Whether you are getting ready to review somebody’s presentation, or you are presenting your slides to a supervisor or a friend for feedback, here is a handy check-list of questions you should be able to answer.
First, some organizational questions:
- When is the presentation?
- How much time you will be given? (total talk time, Q&A time)
- Will it be in front of live audience, broadcasted, or both?
- What is the aspect ratio of projector you will be using?
- Who is the audience, how close are they to you professionally? (Think general public vs collaborator)
- Will you presentation be interrupted with questions or you have solid block of time?
Now more about the content:
- What is the main product you presenting?

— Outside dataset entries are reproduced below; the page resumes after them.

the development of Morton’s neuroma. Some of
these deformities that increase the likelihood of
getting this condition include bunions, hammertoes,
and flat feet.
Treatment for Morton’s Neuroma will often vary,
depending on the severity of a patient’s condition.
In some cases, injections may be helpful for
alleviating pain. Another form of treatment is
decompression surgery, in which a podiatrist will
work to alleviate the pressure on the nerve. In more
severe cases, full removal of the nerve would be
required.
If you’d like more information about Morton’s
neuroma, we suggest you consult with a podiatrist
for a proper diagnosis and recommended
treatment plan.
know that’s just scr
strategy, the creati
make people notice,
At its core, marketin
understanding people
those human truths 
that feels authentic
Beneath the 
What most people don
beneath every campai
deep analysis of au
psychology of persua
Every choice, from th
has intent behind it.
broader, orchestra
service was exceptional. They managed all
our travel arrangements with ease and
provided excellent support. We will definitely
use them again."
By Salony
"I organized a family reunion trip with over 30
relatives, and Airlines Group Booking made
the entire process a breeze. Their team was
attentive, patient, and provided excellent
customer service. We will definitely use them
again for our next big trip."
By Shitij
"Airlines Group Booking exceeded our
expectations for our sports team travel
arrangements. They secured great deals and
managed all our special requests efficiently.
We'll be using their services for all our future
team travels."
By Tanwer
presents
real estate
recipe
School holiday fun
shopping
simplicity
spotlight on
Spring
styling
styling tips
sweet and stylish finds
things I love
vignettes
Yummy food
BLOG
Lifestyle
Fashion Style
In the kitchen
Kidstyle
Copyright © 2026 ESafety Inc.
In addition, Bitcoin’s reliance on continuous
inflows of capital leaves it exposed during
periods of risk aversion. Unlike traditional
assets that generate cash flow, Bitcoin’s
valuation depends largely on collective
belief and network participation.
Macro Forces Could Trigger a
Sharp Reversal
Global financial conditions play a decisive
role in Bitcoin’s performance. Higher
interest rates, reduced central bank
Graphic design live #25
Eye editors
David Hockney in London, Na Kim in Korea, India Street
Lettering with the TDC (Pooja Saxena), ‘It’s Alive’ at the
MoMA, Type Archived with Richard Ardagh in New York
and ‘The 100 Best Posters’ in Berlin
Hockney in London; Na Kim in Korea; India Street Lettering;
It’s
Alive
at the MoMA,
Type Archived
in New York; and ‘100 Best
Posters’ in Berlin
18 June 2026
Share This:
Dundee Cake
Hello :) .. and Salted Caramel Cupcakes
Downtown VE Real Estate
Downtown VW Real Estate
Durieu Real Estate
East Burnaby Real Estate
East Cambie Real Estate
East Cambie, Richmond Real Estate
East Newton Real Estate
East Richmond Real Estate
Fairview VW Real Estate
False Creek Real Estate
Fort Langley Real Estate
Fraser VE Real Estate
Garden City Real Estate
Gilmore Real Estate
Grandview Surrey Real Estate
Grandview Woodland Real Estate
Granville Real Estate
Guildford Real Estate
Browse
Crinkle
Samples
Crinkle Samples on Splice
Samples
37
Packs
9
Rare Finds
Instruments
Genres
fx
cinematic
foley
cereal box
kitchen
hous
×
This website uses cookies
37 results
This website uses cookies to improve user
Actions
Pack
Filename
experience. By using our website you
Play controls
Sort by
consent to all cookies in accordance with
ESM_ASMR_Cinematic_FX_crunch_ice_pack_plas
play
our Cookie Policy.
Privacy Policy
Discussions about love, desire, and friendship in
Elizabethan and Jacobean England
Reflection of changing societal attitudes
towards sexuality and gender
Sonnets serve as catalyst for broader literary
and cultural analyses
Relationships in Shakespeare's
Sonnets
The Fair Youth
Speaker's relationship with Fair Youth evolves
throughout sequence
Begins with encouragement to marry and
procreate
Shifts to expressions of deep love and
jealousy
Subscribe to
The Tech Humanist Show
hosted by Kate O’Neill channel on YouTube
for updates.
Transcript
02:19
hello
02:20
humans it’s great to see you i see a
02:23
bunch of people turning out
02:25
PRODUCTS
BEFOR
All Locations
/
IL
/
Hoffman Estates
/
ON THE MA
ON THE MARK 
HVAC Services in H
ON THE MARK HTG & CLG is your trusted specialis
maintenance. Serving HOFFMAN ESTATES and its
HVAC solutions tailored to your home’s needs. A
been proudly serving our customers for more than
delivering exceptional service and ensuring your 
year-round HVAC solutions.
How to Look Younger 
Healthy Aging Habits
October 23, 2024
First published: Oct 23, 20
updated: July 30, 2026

- What is the problem you are trying to solve with your work?
- Why is this problem important?
- What existing solutions did you consider?
- What are the key benefits and shortcomings of those solutions?
- Which particular gap your solution fills?
- What are the limitations of your solution?
Considerations about the style and information density:
- Does every title sound like a message? Bad example: “Comparing medications A and B for blood pressure“, good example: “Medication B is not different from A for blood pressure“
- Do labels occupy as much space as possible?
- How many slides have more than two plots? Is it really necessary?
- Have you considered that each pixel costs you money? Can you reduce number of blank pixels?
- Do you have a “graphical abstract” at the end of the slides that summarizes findings and showcases few results while using minimal text?